(Transcribed page contents)
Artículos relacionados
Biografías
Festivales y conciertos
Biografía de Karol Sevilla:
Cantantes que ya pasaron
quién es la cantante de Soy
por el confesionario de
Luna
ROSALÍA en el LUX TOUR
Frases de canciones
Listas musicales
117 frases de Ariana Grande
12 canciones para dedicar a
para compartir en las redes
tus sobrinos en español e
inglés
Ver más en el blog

--- Goal of the exercise ---
List each line of the material that contains the string "canciones". Match case exactly.

--- Response to the task ---
Frases de canciones
12 canciones para dedicar a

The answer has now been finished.